Coupled with this Eucharistic notion of Holy Thursday, we hear a gospel that only tangentially mentions a supper but is, instead, securely focused on the service Christ did for us on the cross. Jesus focuses us on this by washing the feet of his disciples, even stubborn old Peter. In turn, I will wash the chair of the parish council’s feet who will wash someone else’s feet. You may also come forward to wash each other’s feet in humble service. We can all imagine that, in a time in which sandals were lushury items and most people traveled by foot along the same path as animals, the feet we wash are far cleaner than the ones Jesus was washing in that dining hall.

This begs the question: What links the humble service of feet washing to the gifts of the Eucharist? Both are related to the cross, though I will focus more on that tomorrow at the Good Friday liturgy. It seems to me that both actions are lessons in the phrase “Thy will be done,” a phrase we pray each time we say that prayer Jesus taught us and one uttered by Our Lord in the garden of Gethsemane in prayer after this Passover meal.

Why did Christ suffer on the cross? Thy will be done
Why did Christ give us his body and blood in the Eucharist? Thy will be done.
Why do we bend down to wash the feet of each other this night? Thy will be done.
Why do we spend time in prayer each day and especially this night? Thy will be done.
Why do I need to love my enemies and pray for my persecutors? Thy will be done.
Thy will be done. Thy will be done. Thy will be done…

Wednesday, April 04, 2007

out of control

I am getting a different experience of Holy Week this year. I truly feel like everything is spinning out of control, like so much is happening that I can't even focus on the fact that this is the holiest week of the year. Please keep me in your prayers.

Monday, April 02, 2007

why prayer is not acting

Karol Józef Wojtyła was a great actor. In his homeland of Poland, he used drama, banned by the communists, to express his frustration with the oppressive Russian regime. By all accounts, he was a very animated actor. In fact, when Karol became Pope John Paul II he was known for two things. He was extremely outgoing in his evangelical/pastoral visits and in his World Youth Days. The famous scene of John Paul and the hockey stick is still remembered. But, when it came to prayer, he was extremely un-animated. He could have African dancers in procession but, at the heart of the prayer, it was always reverent. That's because the Pope understood that, while anything can lead us to prayer, fundamentally prayer is a movement of the heart accomplished by God best done in silent reverance. The more we try to add the more sloppy it gets and the more it deals with us praising ourselves and less about connecting with the God who calls us to be his people. I struggle with this during the reading of the passion. I'm a pretty animated person. I think that it's expected in a college atmosphere. But, am I really helping my parishioners connect to God or just to think that I'm a good singer/reader? How am I emptying myself so that Christ can fill me up?

Sunday, April 01, 2007

A brief homily or Palm Sunday

Given the length of today's mass, this was what I came up with for a homily....

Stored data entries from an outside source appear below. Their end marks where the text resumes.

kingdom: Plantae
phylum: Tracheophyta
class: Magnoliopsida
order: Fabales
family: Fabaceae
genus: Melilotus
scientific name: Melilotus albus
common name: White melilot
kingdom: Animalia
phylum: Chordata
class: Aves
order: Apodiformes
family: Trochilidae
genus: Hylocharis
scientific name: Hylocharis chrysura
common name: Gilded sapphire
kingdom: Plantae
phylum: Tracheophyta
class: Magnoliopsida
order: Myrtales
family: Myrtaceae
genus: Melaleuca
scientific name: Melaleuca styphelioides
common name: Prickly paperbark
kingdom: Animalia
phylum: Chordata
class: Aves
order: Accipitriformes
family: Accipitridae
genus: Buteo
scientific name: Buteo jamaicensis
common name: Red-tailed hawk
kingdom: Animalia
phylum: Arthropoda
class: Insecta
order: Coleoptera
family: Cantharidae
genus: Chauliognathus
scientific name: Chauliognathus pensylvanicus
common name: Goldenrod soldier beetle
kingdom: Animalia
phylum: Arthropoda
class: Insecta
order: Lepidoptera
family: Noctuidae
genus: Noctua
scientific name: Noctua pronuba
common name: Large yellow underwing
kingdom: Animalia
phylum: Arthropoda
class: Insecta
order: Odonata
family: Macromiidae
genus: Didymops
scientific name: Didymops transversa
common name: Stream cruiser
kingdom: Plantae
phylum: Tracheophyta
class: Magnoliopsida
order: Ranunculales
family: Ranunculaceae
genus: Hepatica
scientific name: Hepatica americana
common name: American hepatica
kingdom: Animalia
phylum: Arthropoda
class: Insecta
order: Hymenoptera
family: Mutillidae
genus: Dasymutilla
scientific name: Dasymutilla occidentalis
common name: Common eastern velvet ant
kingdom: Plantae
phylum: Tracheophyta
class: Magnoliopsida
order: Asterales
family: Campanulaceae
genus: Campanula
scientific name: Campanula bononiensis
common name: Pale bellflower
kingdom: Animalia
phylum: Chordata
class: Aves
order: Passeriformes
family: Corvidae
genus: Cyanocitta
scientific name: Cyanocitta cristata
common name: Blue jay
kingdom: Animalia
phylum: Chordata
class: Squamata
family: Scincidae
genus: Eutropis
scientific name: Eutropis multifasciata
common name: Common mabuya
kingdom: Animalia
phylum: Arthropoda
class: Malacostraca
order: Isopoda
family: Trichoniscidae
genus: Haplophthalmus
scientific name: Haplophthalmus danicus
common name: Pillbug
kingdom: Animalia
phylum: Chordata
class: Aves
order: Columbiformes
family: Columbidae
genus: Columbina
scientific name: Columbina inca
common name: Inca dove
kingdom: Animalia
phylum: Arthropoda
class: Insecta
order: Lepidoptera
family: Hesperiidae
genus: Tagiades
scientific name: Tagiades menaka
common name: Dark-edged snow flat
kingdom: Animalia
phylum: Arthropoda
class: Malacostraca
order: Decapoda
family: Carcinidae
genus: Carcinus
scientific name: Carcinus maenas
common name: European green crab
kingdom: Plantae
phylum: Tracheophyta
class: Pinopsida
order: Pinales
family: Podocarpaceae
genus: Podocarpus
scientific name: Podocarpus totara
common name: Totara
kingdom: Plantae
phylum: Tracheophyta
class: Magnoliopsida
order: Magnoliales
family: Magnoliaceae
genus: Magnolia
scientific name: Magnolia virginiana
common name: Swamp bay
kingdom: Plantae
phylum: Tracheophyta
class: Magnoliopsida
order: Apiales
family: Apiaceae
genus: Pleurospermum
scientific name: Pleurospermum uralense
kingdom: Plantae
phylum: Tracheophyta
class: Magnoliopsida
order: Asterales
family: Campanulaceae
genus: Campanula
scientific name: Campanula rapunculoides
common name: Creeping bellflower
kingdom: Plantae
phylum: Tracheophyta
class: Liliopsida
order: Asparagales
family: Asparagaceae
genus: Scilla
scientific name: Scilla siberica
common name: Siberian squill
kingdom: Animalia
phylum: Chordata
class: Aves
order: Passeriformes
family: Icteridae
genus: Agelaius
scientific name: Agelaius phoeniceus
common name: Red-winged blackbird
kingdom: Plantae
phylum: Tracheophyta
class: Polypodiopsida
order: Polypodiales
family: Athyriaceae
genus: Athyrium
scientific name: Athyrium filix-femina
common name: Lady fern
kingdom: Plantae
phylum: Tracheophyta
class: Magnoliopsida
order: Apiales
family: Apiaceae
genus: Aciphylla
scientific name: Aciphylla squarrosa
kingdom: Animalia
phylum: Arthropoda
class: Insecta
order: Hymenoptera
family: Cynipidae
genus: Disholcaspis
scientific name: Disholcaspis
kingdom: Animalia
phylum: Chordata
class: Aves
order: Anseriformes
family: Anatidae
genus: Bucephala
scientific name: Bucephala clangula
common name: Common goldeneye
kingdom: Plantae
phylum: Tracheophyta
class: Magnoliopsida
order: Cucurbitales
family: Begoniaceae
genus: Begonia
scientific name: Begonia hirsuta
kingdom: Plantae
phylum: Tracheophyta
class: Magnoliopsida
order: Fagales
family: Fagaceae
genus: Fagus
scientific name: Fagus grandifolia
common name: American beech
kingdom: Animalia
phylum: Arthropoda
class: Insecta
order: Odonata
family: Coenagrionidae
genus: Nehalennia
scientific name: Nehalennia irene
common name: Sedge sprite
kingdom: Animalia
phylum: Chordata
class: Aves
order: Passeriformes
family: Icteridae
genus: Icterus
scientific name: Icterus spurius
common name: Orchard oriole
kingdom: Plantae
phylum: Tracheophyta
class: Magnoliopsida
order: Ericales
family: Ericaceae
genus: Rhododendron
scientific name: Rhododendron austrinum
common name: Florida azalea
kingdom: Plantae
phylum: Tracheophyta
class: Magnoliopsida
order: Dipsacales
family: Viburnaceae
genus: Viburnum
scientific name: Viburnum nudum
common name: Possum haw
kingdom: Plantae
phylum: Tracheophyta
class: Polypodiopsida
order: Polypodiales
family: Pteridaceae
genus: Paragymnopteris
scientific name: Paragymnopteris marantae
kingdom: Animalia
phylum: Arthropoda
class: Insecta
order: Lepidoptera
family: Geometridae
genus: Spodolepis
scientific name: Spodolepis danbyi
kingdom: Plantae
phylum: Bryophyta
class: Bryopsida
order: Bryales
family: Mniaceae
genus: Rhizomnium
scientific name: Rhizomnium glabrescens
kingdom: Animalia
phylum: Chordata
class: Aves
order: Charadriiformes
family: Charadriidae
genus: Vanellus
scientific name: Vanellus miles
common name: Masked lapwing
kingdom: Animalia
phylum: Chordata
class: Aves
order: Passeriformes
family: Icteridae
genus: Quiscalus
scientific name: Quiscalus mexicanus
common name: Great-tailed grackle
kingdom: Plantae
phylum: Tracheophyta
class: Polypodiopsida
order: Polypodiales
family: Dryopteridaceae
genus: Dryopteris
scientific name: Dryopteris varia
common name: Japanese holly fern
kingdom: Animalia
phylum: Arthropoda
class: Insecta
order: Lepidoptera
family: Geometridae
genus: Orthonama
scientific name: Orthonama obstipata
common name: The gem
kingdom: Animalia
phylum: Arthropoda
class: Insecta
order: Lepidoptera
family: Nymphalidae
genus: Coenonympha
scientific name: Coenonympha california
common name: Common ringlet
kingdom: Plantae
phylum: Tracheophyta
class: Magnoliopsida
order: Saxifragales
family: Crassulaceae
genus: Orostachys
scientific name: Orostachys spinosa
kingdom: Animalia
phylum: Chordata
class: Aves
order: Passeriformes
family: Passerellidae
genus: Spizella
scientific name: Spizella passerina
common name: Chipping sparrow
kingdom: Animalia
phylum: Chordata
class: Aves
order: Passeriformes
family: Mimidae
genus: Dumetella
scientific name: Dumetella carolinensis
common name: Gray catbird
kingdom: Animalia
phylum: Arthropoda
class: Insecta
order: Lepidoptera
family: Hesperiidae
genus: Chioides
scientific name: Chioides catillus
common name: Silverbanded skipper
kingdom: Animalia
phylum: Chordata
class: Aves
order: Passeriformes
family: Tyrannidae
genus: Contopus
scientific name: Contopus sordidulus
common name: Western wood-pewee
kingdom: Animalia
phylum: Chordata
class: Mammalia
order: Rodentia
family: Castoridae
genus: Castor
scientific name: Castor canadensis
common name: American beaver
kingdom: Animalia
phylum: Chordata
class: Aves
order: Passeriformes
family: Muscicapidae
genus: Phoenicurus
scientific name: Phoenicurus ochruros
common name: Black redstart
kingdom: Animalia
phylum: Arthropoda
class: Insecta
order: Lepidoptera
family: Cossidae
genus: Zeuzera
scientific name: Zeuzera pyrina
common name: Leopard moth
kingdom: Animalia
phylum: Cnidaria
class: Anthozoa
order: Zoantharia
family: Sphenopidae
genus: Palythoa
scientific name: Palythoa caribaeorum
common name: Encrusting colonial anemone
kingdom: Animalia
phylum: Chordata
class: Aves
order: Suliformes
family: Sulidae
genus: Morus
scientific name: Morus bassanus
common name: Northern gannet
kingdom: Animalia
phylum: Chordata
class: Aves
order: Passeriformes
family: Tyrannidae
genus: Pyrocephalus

This celebration of the Lord’s glorious entrance into Jerusalem on Palm Sunday begins a sacred procession through Holy Thursday and the Mass of the Lord’s Supper to Good Friday and the crucifixion and death of the Lord: Good Friday the one day that we are prohibited from celebrating mass, to the glory of Easter. I encourage you, if at all possible, to make room in your schedules this holy week as we gather at 7:00 Thursday and Friday and 8:30 next Saturday to remember these three great days in the life of our church. This is the week in the life of the Christian that gives meaning to the other weeks and celebrations during the year. Christmas would be meaningless without Easter. Sunday would not be the day of the S-O-N without these three days that seem like one long day. Our entire life as church hinges on these three days of chaos that begin with a transformed Seder meal in which Christ gives us his body and blood, moves to the unexpected trauma and tragedy of the innocent one who is crucified and dies, to the glory of the empty tomb. We enter into a process of celebration, mourning, and victory. We shall look on him whom we have pierced and truly know love.